◆ What is expected:
Answer these questions from the text on C# records that follows:
1. What does the text call the standard way to check whether two record variables point to the same instance?
2. Which two generated members does the text name as common useful overrides?
3. Which kind of type does the text recommend for data over about 16 bytes?

The diagram below shows the inheritance flow for with and equality on a record hierarchy.

The top path is the with expression: it goes through a virtual dispatch, hits the derived copy constructor, and produces an instance of the correct runtime type. The bottom path is the equality check: it short-circuits to false whenever the two sides have different EqualityContract types, regardless of the field values.

One more subtle point. Sealed records skip the virtual EqualityContract check (since there can be no derived type), so equality is slightly cheaper. If your record is a leaf type that will never be derived from, marking it sealed is a small win.

Reference Equality on a Record

Sometimes you want to know whether two record variables point to the same instance, not whether their values match. The == operator is overloaded to do value comparison, so it will not tell you. object.ReferenceEquals does, and it is the standard way to ask.

Worth keeping in mind: a with expression always allocates, so original with { Price = original.Price } (an "empty change") still returns a different instance that compares equal by value. If you are caching records and want to short-circuit when the value hasn't changed, you have to check with == and decide for yourself whether to reuse the original reference.

This matters less for record struct since the concept of reference identity does not really apply, two struct values that compare equal are simply two equal copies of the same data.

Summary of Generated Members

The full set of generated members is worth a single table for reference.

MemberGenerated forPurpose
Public init-only propertiesrecord class, readonly record structImmutable, settable only during construction.
Public get; set; propertiesrecord struct (non-readonly)Mutable. Use readonly record struct to lock them.
Primary constructorPositional records onlyTakes the parameters in order, assigns properties.
Equals(object?) and Equals(TSelf?)All record typesCompares EqualityContract and every property.
GetHashCode()All record typesCombines hash codes of all properties.
== and != operatorsAll record typesDelegate to typed Equals.
ToString() and PrintMembersAll record typesPrints TypeName { Prop1 = Val1, ... }.
Protected copy constructorrecord classBacks the with expression.
Virtual <Clone>$ methodrecord classBacks with for derived types.
DeconstructPositional records onlyEnables var (a, b) = record; and positional patterns.
EqualityContract virtual propertyrecord class onlyReturns the runtime Type. Sealed records inline this.

Override any of these and the compiler uses your version. Two common useful overrides are ToString() (when you want a domain-specific format) and PrintMembers() (when you want to hide a property from the default output). The rest are usually best left to the compiler.

Summary

  • A positional record declaration generates roughly ten members: properties, constructor, equality, hashing, ToString, PrintMembers, a copy constructor, a virtual clone method, and a Deconstruct.
  • A with expression lowers to a virtual clone call that invokes the copy constructor and then applies init setters. It always allocates a new instance and performs a shallow field copy, lists and other mutable references are shared between the original and the copy.
  • record struct (C# 10) is a value-type record with generated equality and with support. Its positional properties are mutable by default; use readonly record struct to make them init-only and lock the whole instance.
  • Choose record class for data over ~16 bytes and readonly record struct for small, equality-driven values like Money, Coordinate, or cache keys. Plain class is still the right call for identity and mutable state.
  • Record inheritance preserves value equality across the hierarchy, but the generated Equals compares an EqualityContract property first, so a base-typed reference is never equal to a derived instance, even when the visible fields match. Sealed records skip that dispatch and are slightly cheaper.
  • with expressions on derived records still produce the correct runtime type because the clone method is virtual. The static type of the variable controls which properties you can set in the with block.
  • You can override any generated member (ToString, PrintMembers, the copy constructor, Equals) by writing your own with the right signature, and the compiler will use yours instead.

◆ Records supplied:
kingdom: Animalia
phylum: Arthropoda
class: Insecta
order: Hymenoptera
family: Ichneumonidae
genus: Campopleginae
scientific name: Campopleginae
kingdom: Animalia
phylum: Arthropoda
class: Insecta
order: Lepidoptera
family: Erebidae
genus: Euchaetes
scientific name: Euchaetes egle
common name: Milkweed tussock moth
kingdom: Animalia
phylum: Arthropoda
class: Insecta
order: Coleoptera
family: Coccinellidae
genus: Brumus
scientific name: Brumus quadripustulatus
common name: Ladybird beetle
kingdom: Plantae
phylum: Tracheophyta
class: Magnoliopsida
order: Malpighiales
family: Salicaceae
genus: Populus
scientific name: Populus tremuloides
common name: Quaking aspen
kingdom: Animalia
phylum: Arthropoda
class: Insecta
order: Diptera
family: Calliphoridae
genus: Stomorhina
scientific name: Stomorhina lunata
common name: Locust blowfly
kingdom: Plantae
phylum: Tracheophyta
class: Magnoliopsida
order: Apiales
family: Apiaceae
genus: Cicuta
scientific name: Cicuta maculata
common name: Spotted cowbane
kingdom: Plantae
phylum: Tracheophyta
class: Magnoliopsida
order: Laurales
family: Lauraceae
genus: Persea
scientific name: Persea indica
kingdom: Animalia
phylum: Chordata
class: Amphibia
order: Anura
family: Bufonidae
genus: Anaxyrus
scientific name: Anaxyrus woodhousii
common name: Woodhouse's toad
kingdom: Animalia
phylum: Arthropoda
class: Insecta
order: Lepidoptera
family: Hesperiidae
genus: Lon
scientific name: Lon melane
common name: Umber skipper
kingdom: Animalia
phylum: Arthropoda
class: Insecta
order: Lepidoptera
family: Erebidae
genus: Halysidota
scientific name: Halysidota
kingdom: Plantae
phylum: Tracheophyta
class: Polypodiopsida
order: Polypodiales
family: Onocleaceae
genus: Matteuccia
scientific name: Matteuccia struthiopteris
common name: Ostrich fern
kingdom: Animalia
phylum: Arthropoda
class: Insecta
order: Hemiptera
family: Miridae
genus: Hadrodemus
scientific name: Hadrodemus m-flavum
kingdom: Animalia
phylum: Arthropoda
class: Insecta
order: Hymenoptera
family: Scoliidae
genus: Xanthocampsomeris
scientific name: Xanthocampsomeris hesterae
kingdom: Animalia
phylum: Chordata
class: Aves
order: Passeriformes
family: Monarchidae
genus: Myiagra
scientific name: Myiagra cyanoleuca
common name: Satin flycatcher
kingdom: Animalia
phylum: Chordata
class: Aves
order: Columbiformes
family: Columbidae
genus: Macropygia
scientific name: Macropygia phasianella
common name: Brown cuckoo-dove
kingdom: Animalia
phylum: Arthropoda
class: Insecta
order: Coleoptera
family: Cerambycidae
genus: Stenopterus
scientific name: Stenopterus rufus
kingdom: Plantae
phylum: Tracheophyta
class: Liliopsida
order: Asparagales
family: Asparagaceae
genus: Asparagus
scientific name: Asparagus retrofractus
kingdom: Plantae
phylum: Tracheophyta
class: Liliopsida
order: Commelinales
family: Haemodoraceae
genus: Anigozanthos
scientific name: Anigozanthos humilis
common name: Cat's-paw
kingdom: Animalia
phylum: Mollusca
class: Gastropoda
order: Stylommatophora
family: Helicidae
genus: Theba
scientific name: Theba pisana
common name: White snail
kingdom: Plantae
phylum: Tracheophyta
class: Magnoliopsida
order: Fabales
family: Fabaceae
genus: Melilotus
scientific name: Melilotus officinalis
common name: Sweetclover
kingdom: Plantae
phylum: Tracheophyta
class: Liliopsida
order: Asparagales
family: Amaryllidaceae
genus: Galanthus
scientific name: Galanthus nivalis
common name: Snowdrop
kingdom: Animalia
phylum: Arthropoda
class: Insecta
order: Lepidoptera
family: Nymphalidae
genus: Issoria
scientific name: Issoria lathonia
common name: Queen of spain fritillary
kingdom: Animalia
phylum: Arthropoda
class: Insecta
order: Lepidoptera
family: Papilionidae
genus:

◆ Reply to the task:
1. object.ReferenceEquals
2. ToString() and PrintMembers()
3. record class